Most of Pedwell’s neighbourhood has been reduced to ash after the fast-moving flames of the Wolf Fire moved into the community on Monday evening.
“It’s just devastating,” she said. “We’re also trying to contact each other and see how we’re all doing.”
Some of the remains of her home are a blackened washer and dryer, a few tangles of metal, and a scorched entry ornament to the property.
Saskatchewan Public Safety Agency (SPSA) vice-president Steve Roberts said over 400 values – like cabins, houses, vehicles, and structures – have burned across the province so far. The hardest hit area is Denare Beach.
“Terrible, terrible, terrible,” Pedwell’s father said in a video, touring the damage on the property.
Pedwell and her family have lived on the property since 1992, building a new house there in 2004. She saw her home for the final time in person on May 28 before she was evacuated from the community.

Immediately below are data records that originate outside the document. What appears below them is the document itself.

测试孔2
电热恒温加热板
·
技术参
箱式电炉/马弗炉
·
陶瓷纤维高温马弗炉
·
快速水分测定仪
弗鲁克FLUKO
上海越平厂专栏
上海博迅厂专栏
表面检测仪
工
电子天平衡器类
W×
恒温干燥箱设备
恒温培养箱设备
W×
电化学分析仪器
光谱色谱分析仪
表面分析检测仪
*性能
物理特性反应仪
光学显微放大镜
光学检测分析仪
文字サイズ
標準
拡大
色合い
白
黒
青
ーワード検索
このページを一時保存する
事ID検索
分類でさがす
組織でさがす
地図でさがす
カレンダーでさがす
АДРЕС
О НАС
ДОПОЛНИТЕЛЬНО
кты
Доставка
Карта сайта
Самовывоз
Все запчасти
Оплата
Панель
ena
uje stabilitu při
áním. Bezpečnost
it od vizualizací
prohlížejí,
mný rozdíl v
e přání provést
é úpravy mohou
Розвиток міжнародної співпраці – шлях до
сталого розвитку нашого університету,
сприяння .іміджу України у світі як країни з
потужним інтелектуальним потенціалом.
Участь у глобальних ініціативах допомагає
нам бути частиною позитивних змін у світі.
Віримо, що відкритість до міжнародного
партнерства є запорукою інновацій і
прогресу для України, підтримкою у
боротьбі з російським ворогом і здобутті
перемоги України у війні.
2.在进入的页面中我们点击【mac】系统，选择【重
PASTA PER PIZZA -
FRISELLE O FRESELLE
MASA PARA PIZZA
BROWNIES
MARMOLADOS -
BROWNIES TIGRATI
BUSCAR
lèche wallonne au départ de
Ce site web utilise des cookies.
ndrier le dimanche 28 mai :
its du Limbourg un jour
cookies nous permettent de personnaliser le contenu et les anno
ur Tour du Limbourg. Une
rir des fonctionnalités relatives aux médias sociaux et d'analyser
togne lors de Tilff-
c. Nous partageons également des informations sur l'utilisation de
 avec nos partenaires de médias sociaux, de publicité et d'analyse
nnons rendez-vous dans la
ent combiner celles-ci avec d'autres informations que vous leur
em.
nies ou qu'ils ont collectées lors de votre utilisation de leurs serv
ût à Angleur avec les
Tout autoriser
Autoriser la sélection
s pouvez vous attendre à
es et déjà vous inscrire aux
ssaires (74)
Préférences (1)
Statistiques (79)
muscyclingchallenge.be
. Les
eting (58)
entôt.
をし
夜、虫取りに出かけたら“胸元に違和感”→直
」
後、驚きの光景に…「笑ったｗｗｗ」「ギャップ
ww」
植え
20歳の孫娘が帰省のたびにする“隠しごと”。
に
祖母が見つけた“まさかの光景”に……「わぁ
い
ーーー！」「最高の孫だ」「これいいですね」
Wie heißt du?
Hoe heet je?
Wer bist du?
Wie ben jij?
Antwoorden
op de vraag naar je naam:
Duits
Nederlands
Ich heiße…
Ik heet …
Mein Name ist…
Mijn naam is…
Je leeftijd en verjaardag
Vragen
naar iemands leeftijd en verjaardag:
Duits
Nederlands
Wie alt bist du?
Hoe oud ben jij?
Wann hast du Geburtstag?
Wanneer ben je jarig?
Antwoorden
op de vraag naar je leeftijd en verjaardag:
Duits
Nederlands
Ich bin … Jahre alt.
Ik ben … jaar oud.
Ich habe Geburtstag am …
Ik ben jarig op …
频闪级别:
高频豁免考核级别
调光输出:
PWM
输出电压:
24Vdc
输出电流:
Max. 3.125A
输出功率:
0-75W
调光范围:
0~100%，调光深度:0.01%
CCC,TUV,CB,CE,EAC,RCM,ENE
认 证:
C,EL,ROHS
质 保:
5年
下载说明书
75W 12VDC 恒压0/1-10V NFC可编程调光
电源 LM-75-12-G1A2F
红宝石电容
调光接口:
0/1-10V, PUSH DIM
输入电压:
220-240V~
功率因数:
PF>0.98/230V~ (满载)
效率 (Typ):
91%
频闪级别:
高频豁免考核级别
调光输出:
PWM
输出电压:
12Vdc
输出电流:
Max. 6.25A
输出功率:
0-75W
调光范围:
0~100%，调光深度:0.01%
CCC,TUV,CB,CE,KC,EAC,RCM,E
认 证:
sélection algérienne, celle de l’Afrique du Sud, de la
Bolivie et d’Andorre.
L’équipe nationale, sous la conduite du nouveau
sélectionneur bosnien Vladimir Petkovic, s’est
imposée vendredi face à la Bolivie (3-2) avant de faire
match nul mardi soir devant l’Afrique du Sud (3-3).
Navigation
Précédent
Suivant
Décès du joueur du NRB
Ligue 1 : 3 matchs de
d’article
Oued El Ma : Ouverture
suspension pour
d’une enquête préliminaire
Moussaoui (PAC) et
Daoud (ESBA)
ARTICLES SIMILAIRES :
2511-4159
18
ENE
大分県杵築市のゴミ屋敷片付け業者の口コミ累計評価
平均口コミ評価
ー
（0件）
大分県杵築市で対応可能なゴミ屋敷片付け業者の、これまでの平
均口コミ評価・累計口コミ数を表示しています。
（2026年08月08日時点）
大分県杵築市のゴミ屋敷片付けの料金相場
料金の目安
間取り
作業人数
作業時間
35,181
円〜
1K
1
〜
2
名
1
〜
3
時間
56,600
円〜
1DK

With only a few things she was able to take, irreplaceable treasures like family photo albums, collectibles, handmade cards, and her kids school art projects were lost to the flames.
“That stuff when you hold it, that memory comes back … now those treasures won’t be there for me anymore,” she said.
Over a week ago, Pedwell left the community in a convoy of vehicles to get their kids’ apartment in Saskatoon.

“It’s a big monster,” Pedwell said about the fire that swallowed her home. (Cyndi Pedwell/ Submitted)
“I think it was bumper to bumper the whole entire way,” she said. “It took more than double the amount of time to get there. We rolled into Saskatoon at 5 a.m., so the sun was rising by the time we’ve got there because we just had to circumvent a whole bunch of different ways to get here safely.”
About 10,000 to 15,000 people have been evacuated due to wildfires so far, according to the SPSA. Denare Beach is one of 34 communities who were told to pack their bags and leave.
Pedwell said half of Denare Beach was “obliterated” by the fast-moving flames, including the community’s water and sewer plant.
With no home to return to, she felt frustrated with how the provincial government had handled its response to the flames.
“In the north, we’re still important,” she said. “I know that we’re not the high population of people, but we we still matter. I feel like we’re just not getting that.”
Pedwell wants to see the province bring in even more resources to get the flames out, and be better equiped for future wildfire seasons.
“This is a humongous fire,” she said. “Our volunteer firemen are doing the best they can.”
With no water and sewer lines working in Denare Beach due to the flames, Pedwell said she is still re-evaluating whether to rebuild in the same spot.